Lors des élections de 1964, ce sont donc 2632 membres de chambre d’agriculture qui sont élus, dont 1610, soit 61 %, par les exploitants, 244, soit 9 %, par les salariés, 210, soit 8 %, par les propriétaires non-exploitants, et enfin 568, soit 21 %, par les groupements professionnels agricoles 3989. Le principe adopté en 1924 et maintenu jusqu’en 1955 de l’élection de quatre membres par circonscription électorale est rétabli : seule la création de circonscriptions 3990 explique l’augmentation du nombre d’élus de cette catégorie, avoisinant les 16 % selon Paul M. Bouju 3991. L’adjonction de deux collèges nouveaux amène l’élection de quatre membres supplémentaires au minimum dans chaque département puisque deux représentants des salariés et deux représentants des propriétaires non exploitants, au moins, doivent être désignés 3992. De même, le nombre des sièges réservés aux membres élus par les groupements agricoles est fixé au tiers de celui des membres élus par les exploitants.
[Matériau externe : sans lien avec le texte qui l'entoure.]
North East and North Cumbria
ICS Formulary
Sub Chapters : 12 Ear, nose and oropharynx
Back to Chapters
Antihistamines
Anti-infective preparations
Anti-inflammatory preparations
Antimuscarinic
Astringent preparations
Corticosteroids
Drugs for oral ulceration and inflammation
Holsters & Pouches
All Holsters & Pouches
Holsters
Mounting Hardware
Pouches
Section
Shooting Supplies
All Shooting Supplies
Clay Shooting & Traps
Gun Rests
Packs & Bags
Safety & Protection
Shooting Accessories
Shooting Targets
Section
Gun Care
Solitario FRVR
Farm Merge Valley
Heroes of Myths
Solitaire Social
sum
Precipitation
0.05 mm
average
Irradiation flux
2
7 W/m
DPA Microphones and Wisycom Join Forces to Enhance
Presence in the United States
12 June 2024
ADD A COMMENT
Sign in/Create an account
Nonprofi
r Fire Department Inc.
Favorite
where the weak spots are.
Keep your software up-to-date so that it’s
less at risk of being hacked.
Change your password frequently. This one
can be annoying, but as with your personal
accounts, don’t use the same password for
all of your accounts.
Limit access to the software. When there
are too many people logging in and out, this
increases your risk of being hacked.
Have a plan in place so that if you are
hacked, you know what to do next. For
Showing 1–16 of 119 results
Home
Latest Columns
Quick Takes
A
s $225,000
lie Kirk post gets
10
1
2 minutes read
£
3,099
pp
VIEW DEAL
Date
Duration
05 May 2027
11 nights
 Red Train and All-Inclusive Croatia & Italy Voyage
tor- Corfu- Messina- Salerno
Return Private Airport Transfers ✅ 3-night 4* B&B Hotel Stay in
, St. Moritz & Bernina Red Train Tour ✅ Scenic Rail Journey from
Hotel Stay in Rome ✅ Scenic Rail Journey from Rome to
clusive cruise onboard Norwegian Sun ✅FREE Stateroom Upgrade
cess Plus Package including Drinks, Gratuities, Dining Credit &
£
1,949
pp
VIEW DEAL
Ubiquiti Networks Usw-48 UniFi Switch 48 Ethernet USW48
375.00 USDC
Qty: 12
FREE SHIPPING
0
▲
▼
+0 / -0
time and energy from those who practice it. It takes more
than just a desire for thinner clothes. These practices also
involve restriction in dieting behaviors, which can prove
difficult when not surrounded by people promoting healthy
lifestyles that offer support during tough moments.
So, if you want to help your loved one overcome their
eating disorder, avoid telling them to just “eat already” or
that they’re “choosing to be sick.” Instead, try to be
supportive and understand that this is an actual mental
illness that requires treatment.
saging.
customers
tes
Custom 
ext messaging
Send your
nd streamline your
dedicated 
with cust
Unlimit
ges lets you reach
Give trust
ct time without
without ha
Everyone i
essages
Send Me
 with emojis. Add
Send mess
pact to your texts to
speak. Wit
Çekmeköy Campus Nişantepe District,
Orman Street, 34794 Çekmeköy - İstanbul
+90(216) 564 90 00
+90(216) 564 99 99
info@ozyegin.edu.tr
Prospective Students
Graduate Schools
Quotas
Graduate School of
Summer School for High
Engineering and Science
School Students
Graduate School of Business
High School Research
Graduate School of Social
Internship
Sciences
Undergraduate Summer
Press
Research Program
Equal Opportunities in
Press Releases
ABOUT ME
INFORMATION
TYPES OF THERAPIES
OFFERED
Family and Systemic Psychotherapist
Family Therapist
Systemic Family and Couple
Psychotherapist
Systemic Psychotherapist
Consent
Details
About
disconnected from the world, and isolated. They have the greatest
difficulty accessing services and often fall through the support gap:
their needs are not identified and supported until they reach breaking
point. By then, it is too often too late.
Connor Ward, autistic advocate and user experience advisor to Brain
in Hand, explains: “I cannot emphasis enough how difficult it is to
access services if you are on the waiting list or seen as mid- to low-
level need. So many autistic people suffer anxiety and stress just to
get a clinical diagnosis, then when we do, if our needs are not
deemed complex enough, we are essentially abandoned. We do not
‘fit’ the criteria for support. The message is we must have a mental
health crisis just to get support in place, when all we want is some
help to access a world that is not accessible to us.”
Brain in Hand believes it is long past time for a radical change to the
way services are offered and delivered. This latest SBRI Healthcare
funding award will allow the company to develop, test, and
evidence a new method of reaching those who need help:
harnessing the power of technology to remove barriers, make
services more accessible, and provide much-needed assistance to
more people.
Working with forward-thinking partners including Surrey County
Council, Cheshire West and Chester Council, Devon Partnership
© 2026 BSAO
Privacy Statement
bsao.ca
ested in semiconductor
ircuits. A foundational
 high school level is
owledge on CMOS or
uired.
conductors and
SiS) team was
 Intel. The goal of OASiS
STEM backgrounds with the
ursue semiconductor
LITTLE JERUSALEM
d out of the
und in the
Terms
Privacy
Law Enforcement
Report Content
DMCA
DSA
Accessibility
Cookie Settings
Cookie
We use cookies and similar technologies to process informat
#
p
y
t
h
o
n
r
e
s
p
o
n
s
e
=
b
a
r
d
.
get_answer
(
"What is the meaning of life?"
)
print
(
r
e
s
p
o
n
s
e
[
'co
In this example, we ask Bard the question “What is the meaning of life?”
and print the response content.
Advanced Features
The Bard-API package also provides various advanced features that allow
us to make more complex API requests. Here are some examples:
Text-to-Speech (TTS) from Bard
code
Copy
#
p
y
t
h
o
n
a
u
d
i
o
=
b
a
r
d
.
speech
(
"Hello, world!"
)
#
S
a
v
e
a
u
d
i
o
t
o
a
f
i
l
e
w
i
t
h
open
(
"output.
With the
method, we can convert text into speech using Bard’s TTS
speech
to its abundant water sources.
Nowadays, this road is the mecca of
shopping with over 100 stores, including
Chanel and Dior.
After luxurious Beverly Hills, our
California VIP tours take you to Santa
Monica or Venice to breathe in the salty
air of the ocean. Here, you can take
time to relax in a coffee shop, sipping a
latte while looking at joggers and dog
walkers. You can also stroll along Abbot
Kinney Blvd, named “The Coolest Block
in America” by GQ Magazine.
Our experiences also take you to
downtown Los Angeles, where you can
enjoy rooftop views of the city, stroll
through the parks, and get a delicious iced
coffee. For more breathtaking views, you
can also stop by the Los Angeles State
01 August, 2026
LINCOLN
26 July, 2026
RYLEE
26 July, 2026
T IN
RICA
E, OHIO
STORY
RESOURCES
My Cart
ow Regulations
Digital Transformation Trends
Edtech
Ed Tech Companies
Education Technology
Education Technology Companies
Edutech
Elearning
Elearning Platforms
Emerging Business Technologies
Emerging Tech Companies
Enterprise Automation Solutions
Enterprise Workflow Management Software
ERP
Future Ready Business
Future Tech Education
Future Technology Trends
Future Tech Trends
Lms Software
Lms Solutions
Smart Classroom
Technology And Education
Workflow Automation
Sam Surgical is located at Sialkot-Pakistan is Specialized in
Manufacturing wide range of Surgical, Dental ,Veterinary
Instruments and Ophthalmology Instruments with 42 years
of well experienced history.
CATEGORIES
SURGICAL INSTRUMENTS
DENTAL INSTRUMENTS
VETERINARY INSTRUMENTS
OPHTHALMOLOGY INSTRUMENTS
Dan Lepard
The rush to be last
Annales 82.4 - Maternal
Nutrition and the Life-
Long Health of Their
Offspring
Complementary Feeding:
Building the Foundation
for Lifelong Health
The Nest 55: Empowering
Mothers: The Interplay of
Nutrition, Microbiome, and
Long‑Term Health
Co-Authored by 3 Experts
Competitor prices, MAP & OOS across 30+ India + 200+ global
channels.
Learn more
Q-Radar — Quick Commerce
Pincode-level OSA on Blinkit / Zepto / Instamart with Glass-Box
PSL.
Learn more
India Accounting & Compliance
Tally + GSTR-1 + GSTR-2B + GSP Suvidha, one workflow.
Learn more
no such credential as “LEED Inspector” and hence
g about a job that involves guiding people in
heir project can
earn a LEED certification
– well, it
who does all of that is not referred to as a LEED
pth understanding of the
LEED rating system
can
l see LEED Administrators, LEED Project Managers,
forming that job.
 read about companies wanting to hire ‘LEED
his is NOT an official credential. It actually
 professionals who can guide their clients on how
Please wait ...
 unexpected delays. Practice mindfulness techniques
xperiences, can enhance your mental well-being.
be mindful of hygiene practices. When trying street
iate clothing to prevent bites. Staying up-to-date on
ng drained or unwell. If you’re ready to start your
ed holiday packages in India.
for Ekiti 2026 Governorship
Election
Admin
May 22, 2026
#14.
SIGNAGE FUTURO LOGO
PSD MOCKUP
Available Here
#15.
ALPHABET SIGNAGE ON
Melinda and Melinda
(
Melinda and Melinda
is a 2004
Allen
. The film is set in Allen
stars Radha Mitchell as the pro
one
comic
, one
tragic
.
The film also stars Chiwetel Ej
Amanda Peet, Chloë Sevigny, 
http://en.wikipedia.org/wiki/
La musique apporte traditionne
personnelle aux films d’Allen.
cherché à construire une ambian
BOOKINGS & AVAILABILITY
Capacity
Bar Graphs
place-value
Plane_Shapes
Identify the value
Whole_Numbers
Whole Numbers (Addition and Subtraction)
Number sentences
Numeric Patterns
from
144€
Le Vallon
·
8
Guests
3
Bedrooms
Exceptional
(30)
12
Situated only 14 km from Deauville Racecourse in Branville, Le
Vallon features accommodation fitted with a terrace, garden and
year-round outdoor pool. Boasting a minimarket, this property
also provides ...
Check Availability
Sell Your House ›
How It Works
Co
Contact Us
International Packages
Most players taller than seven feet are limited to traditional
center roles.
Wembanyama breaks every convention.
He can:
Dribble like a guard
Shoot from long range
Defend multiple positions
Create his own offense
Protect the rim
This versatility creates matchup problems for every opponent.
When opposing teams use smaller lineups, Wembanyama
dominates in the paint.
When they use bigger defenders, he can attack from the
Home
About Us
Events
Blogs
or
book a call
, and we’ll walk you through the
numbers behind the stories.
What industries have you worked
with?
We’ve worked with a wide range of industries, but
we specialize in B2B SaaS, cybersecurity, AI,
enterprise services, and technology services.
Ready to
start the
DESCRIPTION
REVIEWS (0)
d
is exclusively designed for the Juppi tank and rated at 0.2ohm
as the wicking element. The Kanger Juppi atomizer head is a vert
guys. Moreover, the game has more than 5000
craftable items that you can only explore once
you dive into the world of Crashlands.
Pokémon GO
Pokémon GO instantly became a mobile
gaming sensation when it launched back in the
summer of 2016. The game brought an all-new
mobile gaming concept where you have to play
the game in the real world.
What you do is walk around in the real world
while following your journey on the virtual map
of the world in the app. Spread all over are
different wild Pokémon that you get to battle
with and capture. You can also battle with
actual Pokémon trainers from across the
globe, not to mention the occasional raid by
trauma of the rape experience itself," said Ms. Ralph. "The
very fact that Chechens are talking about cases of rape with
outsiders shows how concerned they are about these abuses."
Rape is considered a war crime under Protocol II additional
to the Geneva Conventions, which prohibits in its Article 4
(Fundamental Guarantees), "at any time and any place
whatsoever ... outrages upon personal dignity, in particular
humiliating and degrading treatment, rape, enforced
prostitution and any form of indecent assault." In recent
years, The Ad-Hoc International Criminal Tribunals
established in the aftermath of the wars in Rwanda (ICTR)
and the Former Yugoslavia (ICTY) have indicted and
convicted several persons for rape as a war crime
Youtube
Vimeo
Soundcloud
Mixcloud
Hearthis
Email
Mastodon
Ainsi, l’augmentation du nombre de sièges, significative, atteint 31 % et découle à la fois de la démultiplication des circonscriptions 3993 – la création d’une circonscription étant un acte politique susceptible de susciter une augmentation de la participation – et de la création de sièges attribués à ces catégories sociales ciblées, ce qui peut avoir également entraîné une participation plus massive d’électeurs plus certains d’être ainsi représentés 3994. De cet élargissement découle-t-il un considérable changement au sein des chambres d’agriculture ?

Notes
3981.

Paul M. BOUJU, Les élections aux Chambres d’agriculture en 1964…, ouvrage cité, f° 21.

3982.

Ibidem, f° 27.

3983.

Dominique ANDOLFATTO, L’univers des élections professionnelles. Travail et société au crible des urnes, Paris, Les éditions ouvrières, 1992, 223 p., p. 10.

3984.

Dominique ANDOLFATTO, « Les élections consulaires. Histoire politique et état des lieux », dans Politix. Revue des sciences sociales du politique, n° 23-1993, volume 6, pp. 25-43, p. 43.

3985.

BIMA, n° 183, 25 avril 1964.

3986.

Paul M. BOUJU, Les élections aux Chambres d’agriculture en 1964…, ouvrage cité, f° 90.

3987.

Ibidem, f° 31.

3988.

Chambres d’agriculture, 1er janvier 1961, pp. 8-9.

3989.

Voir Annexes. Dossier n° 11. Tableau 1.

3990.

Le décret du 18 avril 1961 confirme que « les circonscriptions électorales sont en principe les arrondissements. Des circonscriptions électorales différentes peuvent être établies par décret, après avis de la chambre d’agriculture intéressée, sur la proposition du ministre de l’Agriculture et du ministre de l’intérieur, six mois au moins avant les élections auxquelles le décret doit s’appliquer ».

3991.

Paul M. BOUJU, Les élections aux Chambres d’agriculture en 1964…, ouvrage cité, f° 35.

3992.

Selon le décret du 18 avril 1961, « le nombre des membres à élire par chacune de ces catégories est fixé par arrêté préfectoral en fonction du nombre d’inscriptions sur les listes électorales sans pouvoir inférieur à deux par catégories,ni, au-delà de ce nombre, être supérieur, pour les deux catégories visées, au tiers des membres élus conformément au paragraphe 1 er du présent article ».

3993.

D’une élection à l’autre, celle-ci est une manière de renverser indéfiniment les équilibres au sein de l’assemblée départementale, de contrer un système électoral favorisant l’inertie, de porter à Paris des responsables nouveaux.

3994.

Paul M. Bouju considère même qu’ils sont ainsi sur-représentés, en oubliant de rappeler ce qu’il détaillait au début de son mémoire, soit notamment le relatif faible taux d’inscription des salariés – avoisinant 60 % – par rapport aux exploitants, dont le nombre d’inscrits excède le nombre retenu lors du recensement de 1962.